CCAC is a publicly funded agency that contracts nursing and personal support work to VON.

 In an emailed statement to CBC News, VON spokesperson Rosie Michel said staff are well trained in the use of personal protective equipment, but that sometimes staffing issues arise.

“There are sometimes circumstances in which either clients and their families/caregivers, or VON, or both, conclude that care cannot continue to be provided by the VON care team,” Michel said.

“Generally speaking, if a member of a client’s main VON care team isn’t available for any reason, VON works with clients and families/caregivers to ensure a contingency plan is in place and that care can continue to be delivered.”

Trying to make it work

Last April, Cristina moved her husband out of a long-term care home because she was so concerned about the quality of care and the spread of COVID-19.

Prior to Dec. 31, two personal support workers from VON would arrive at the Davids’ home twice a day. In addition to securing Simon in the lift so he could go to the washroom and be cleaned, they would also help feed him and give him his medications.

Cristina said when VON workers stopped showing up, she was too weak from COVID-19 to take care of her husband.

Simon was left in bed, soiled, for three days, she said.

Cristina said a VON case worker told her to take Simon to hospital if he became very sick, but he never did.

After three days without care workers, Cristina said she called her stepdaughter, Donnie David, for help to lift, clean and feed Simon.

“All I had were gloves and a mask. Feeding and changing him is a lot of close contact,” Donnie told CBC News.

Days later, the 26-year-old started feeling unwell. On Friday, Peel health officials told her she tested positive for COVID-19.

“They just assumed that since this was a house with an outbreak, that’s where I got it from,” Donnie said.

Cristina said she feels terrible about her stepdaughter’s illness.

“This should not have happened,” she said.

On Jan. 5, a lone care worker showed up and was unable to lift Simon out of the bed, Cristina said. Since then, care has been sporadic, she said, often with a single worker visiting the home.

She said she’s been told full care for her husband will resume on Jan. 14, two weeks after the COVID-19 diagnosis.

Not a patient’s responsibility to ensure care is coming

Alison Thompson, an associate professor at the University of Toronto specializing in ethical issues in health care, said the provincially funded Mississauga Halton CCAC and VON appear to have failed a family in crisis.

“The obligation is on the part of the home care provider to make sure the patients are being cared for,” said Thompson.

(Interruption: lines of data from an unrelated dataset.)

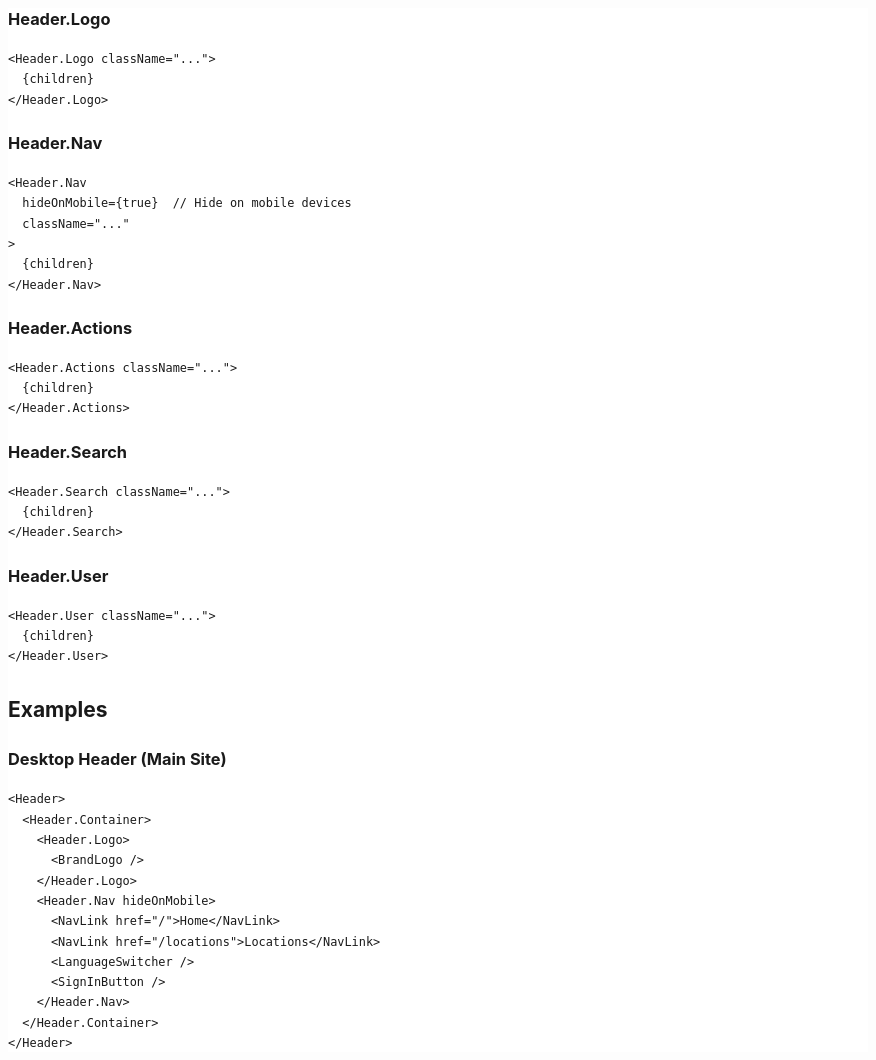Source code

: ### Header.Logo

```tsx
<Header.Logo className="...">
  {children}
</Header.Logo>
```

### Header.Nav

```tsx
<Header.Nav
  hideOnMobile={true}  // Hide on mobile devices
  className="..."
>
  {children}
</Header.Nav>
```

### Header.Actions

```tsx
<Header.Actions className="...">
  {children}
</Header.Actions>
```

### Header.Search

```tsx
<Header.Search className="...">
  {children}
</Header.Search>
```

### Header.User

```tsx
<Header.User className="...">
  {children}
</Header.User>
```

## Examples

### Desktop Header (Main Site)

```tsx
<Header>
  <Header.Container>
    <Header.Logo>
      <BrandLogo />
    </Header.Logo>
    <Header.Nav hideOnMobile>
      <NavLink href="/">Home</NavLink>
      <NavLink href="/locations">Locations</NavLink>
      <LanguageSwitcher />
      <SignInButton />
    </Header.Nav>
  </Header.Container>
</Header>
```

“It’s not the responsibility of the people who are very, very ill at the time to be filling the holes in their care. It’s too much to ask, and it’s really a failure on the part of the provider to meet the needs, and [they] are contractually obligated to do that.”

Alison Thompson-Milenio Stadium-Ontario
Alison Thompson, an associate professor at the University of Toronto specializing in ethical issues in health care, says sick patients shouldn’t be responsible for ensuring their publicly funded home care is being provided. (University of Toronto)

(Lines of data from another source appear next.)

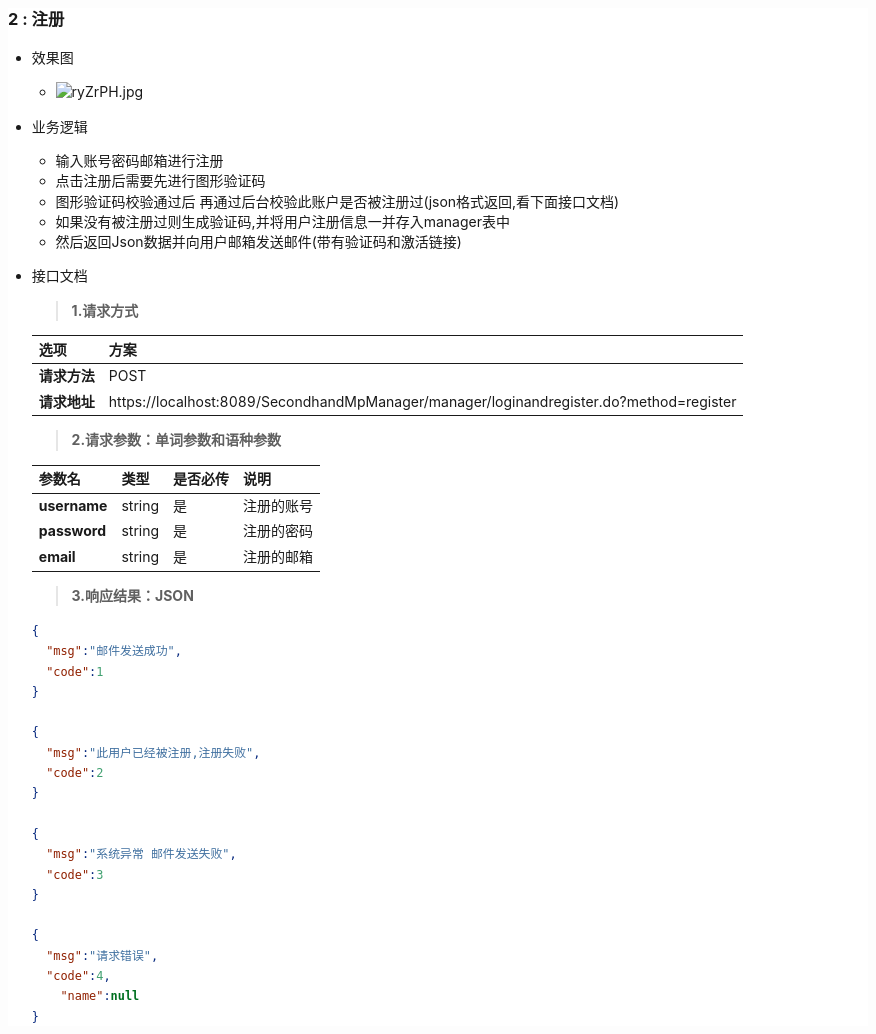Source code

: 










### 2 : 注册

- 效果图

  - ![ryZrPH.jpg](https://s3.ax1x.com/2020/12/23/ryZrPH.jpg)

- 业务逻辑

  - 输入账号密码邮箱进行注册
  - 点击注册后需要先进行图形验证码
  - 图形验证码校验通过后 再通过后台校验此账户是否被注册过(json格式返回,看下面接口文档)
  - 如果没有被注册过则生成验证码,并将用户注册信息一并存入manager表中
  - 然后返回Json数据并向用户邮箱发送邮件(带有验证码和激活链接)

- 接口文档

  > **1.请求方式**

  | 选项         | 方案                                                         |
  | ------------ | :----------------------------------------------------------- |
  | **请求方法** | POST                                                         |
  | **请求地址** | https://localhost:8089/SecondhandMpManager/manager/loginandregister.do?method=register |

  > **2.请求参数：单词参数和语种参数**

  | 参数名       | 类型   | 是否必传 | 说明       |
  | ------------ | ------ | -------- | ---------- |
  | **username** | string | 是       | 注册的账号 |
  | **password** | string | 是       | 注册的密码 |
  | **email**    | string | 是       | 注册的邮箱 |

  > **3.响应结果：JSON**

  ```json
  {
  	"msg":"邮件发送成功",
  	"code":1
  }
  
  {
  	"msg":"此用户已经被注册,注册失败",
  	"code":2
  }
  
  {
  	"msg":"系统异常 邮件发送失败",
  	"code":3
  }
  
  {
  	"msg":"请求错误",
  	"code":4,
      "name":null
  }
  ```
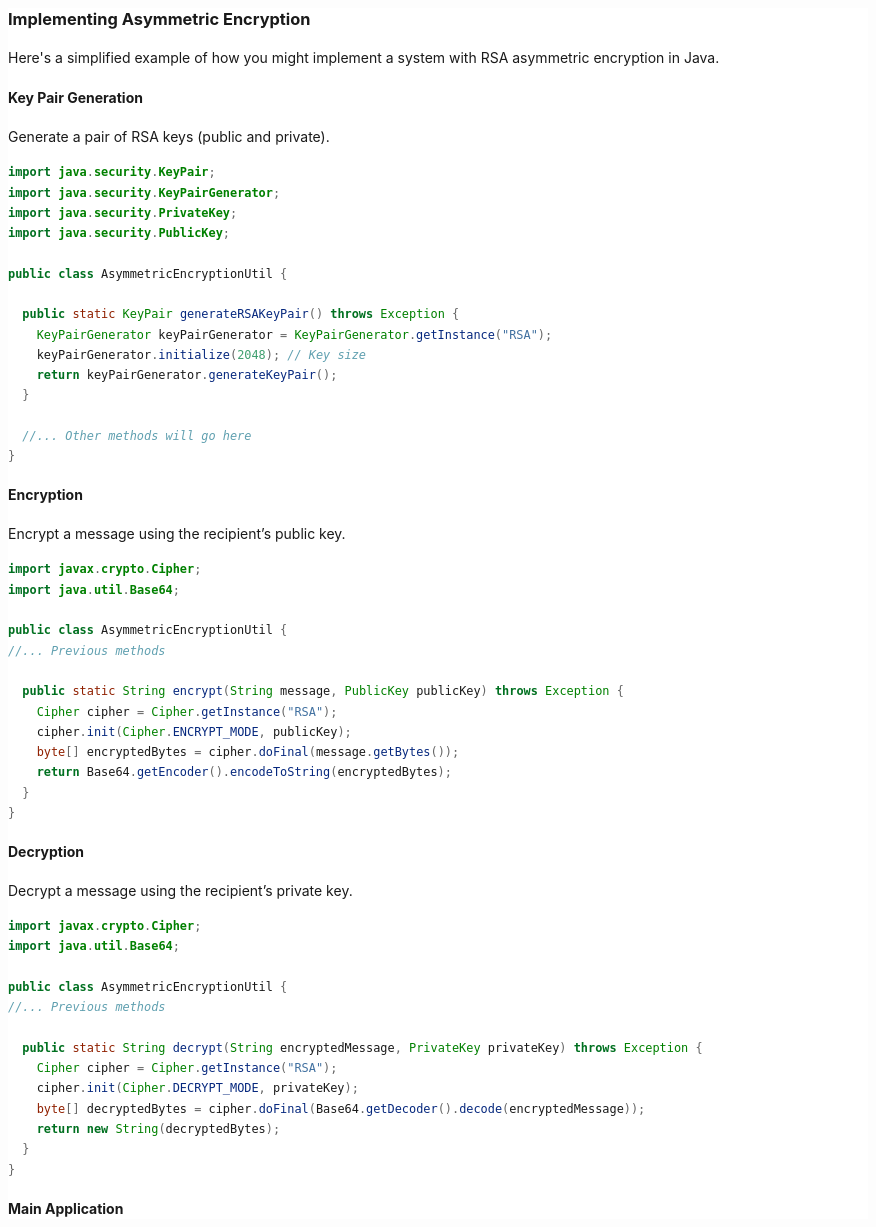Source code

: 

### Implementing Asymmetric Encryption
Here's a simplified example of how you might implement a system with RSA asymmetric encryption in Java.

#### Key Pair Generation

Generate a pair of RSA keys (public and private).
```java
import java.security.KeyPair;
import java.security.KeyPairGenerator;
import java.security.PrivateKey;
import java.security.PublicKey;

public class AsymmetricEncryptionUtil {

  public static KeyPair generateRSAKeyPair() throws Exception {
    KeyPairGenerator keyPairGenerator = KeyPairGenerator.getInstance("RSA");
    keyPairGenerator.initialize(2048); // Key size
    return keyPairGenerator.generateKeyPair();
  }

  //... Other methods will go here
}
```
#### Encryption

Encrypt a message using the recipient’s public key.

```java
import javax.crypto.Cipher;
import java.util.Base64;

public class AsymmetricEncryptionUtil {
//... Previous methods

  public static String encrypt(String message, PublicKey publicKey) throws Exception {
    Cipher cipher = Cipher.getInstance("RSA");
    cipher.init(Cipher.ENCRYPT_MODE, publicKey);
    byte[] encryptedBytes = cipher.doFinal(message.getBytes());
    return Base64.getEncoder().encodeToString(encryptedBytes);
  }
}
```
#### Decryption

Decrypt a message using the recipient’s private key.

```java
import javax.crypto.Cipher;
import java.util.Base64;

public class AsymmetricEncryptionUtil {
//... Previous methods

  public static String decrypt(String encryptedMessage, PrivateKey privateKey) throws Exception {
    Cipher cipher = Cipher.getInstance("RSA");
    cipher.init(Cipher.DECRYPT_MODE, privateKey);
    byte[] decryptedBytes = cipher.doFinal(Base64.getDecoder().decode(encryptedMessage));
    return new String(decryptedBytes);
  }
}
```
#### Main Application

Mississauga Halton CCAC spokesperson Laura Zilke said the agency has reached out to other health-care suppliers to help meet the needs of clients during the pandemic.

“Care providers continue to provide essential nursing, therapies and personal support services to individuals who require these home care services to remain in their home, regardless of whether the client is [COVID-19] positive or negative,” she said in an emailed statement.

Donnie said it’s been heartbreaking watching her stepmother struggle to provide care.

“I honestly feel like they abandoned [my parents],” she said.